If I told you just the plot of “The Best Exotic Marigold Hotel,” you likely wouldn’t expect much. A number of elderly English people decide to “outsource” their retirement to India, where they can get more bang for their buck. Life-changing revelations follow.
But, surprisingly enough, “The Best Exotic Marigold Hotel” works. More than that: It’s a sweet film about age-old crises that never feel old.
Given the talent involved, though, we shouldn’t be too surprised. The cast of the latest film from John Madden, who made last year’s excellent “The Debt” and is best known for “Shakespeare in Love,” is a veritable dream team of Britain’s best: Judi Dench, Maggie Smith, Tom Wilkinson, Bill Nighy. The names that aren’t as familiar to American audiences are those of vets almost as good, such as Ronald Pickup and Celia Imrie.
| 3 out of 4 stars |
| » Stars: Judi Dench, Tom Wilkinson, Bill Nighy, Maggie Smith |
| » Director: John Madden |
| » Rated: PG-13 for sexual content and language |
| » Running time: 124 minutes |
Everyone has slightly different reasons for booking a long-term stay at what its proprietor calls, in full, The Best Exotic Marigold Hotel for the Elderly and Beautiful, but most boil down to money. Douglas (Nighy) and Jean (Penelope Wilton) lost their savings to their daughter’s failed Internet start-up. Evelyn (Dench) is recently widowed, with nothing much to keep her in England. Muriel (Smith) needs an expensive hip replacement.
Graham (Wilkinson) is the main mystery of the group. (And, being a high court judge, of great interest to the lonely married woman played by Wilton.) He’s been to India before and seems to have returned with some purpose.

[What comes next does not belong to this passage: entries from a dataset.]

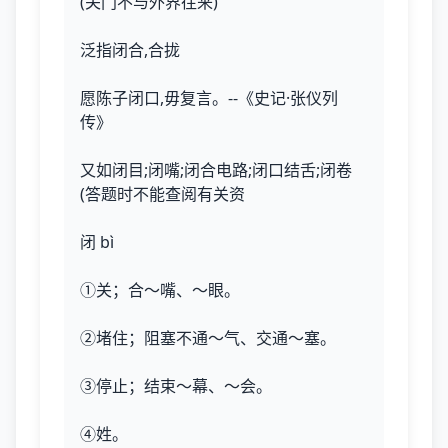
(关门不与外界往来)
泛指闭合,合拢
愿陈子闭口,毋复言。--《史记·张仪列
传》
又如闭目;闭嘴;闭合电路;闭口结舌;闭卷
(答题时不能查阅有关资
闭 bì
①关；合～嘴、～眼。
②堵住；阻塞不通～气、交通～塞。
③停止；结束～幕、～会。
④姓。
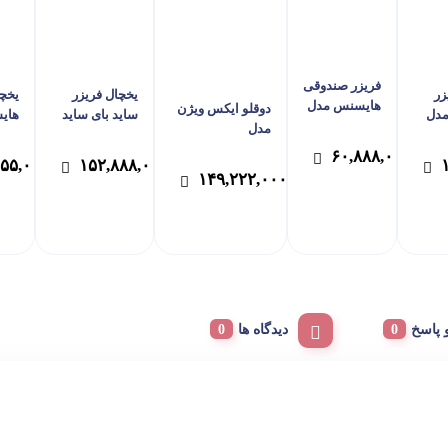
فریزر صندوقی
زر
یخچال فریزر
یخچا
هایسنس مدل
دوقلو ایکس ویژن
دل
ساید بای ساید
های
FC-310W
مدل
R
اتوماتیک ایکس
رنگ سفید –
KTR630/KTF630
۶۰,۸۸۸,۰۰۰
ویژن
سیل
۵۵۵,۰۰۰
۱۵۲,۸۸۸,۰۰۰
پس کرایه
سفید
مدلHS600 -WI
۱۴۹,۲۲۲,۰۰۰
رنگ سفید –
پس کرایه
پاسخ
دیدگاه ها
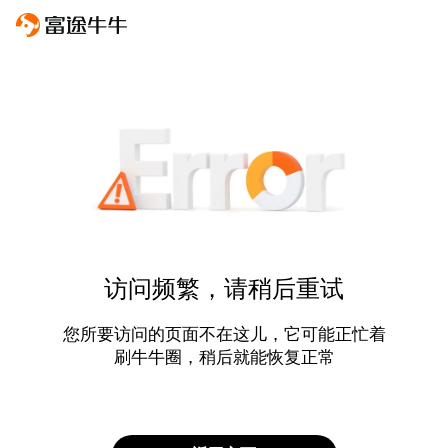
访问频繁，请稍后重试
您所要访问的页面不在这儿，它可能正忙着
刷牛牛圈，稍后就能恢复正常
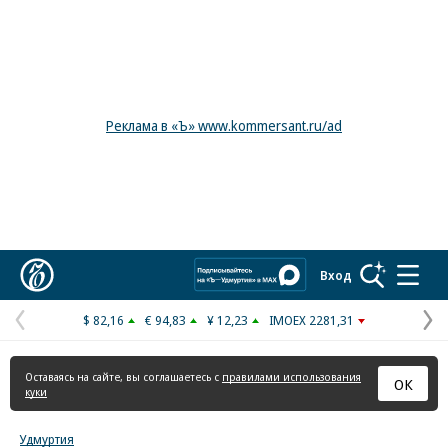
Реклама в «Ъ» www.kommersant.ru/ad
Коммерсантъ
Вход
$ 82,16
€ 94,83
¥ 12,23
IMOEX 2281,31
Предыдущая
С
страница
с
Оставаясь на сайте, вы соглашаетесь с
правилами использования
ОК
куки
Удмуртия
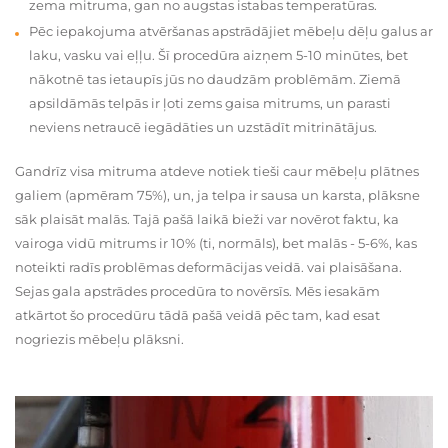
zema mitruma, gan no augstas istabas temperatūras.
Pēc iepakojuma atvēršanas apstrādājiet mēbeļu dēļu galus ar
laku, vasku vai eļļu. Šī procedūra aizņem 5-10 minūtes, bet
nākotnē tas ietaupīs jūs no daudzām problēmām. Ziemā
apsildāmās telpās ir ļoti zems gaisa mitrums, un parasti
neviens netraucē iegādāties un uzstādīt mitrinātājus.
Gandrīz visa mitruma atdeve notiek tieši caur mēbeļu plātnes
galiem (apmēram 75%), un, ja telpa ir sausa un karsta, plāksne
sāk plaisāt malās. Tajā pašā laikā bieži var novērot faktu, ka
vairoga vidū mitrums ir 10% (ti, normāls), bet malās - 5-6%, kas
noteikti radīs problēmas deformācijas veidā. vai plaisāšana.
Sejas gala apstrādes procedūra to novērsīs. Mēs iesakām
atkārtot šo procedūru tādā pašā veidā pēc tam, kad esat
nogriezis mēbeļu plāksni.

Everyone else is rather shocked to land in India and find it so … Indian. “Can there be anywhere in the world that is such an assault on the senses?” Jean asks.
It doesn’t help that the hotel with the fancy name turns out to be a dilapidated dump. “You Photoshopped it!” one guest accuses the proprietor, played with charming earnestness by Dev Patel. “It is a vision of the future,” he responds seriously. He offers them a “wonderful taste of Blighty” their first evening, with a roast dinner. “Roast what?” a guest asks. “Roast goat curry,” he says quickly.
“All life is here, I tell you,” Graham says passionately of his beloved India. The same might be said of the hotel itself. There’s that lonely marriage. There’s a woman, Evelyn, on her own for the first time in her life. There’s another woman, Muriel, who finds her racism challenged by the simple courtesy of the Indians she meets.
Maggie Smith’s character isn’t even that unlikeable at her worst. She gets some of the film’s best lines, such as, “At my age, I can’t plan that far ahead. I don’t even buy green bananas.”
The lessons these very different people learn, late in life, aren’t terribly new. But they’re lessons we all struggle with, like them, until the very day we die. Brought to life by such a delightful cast, such schooling can only be a pleasure.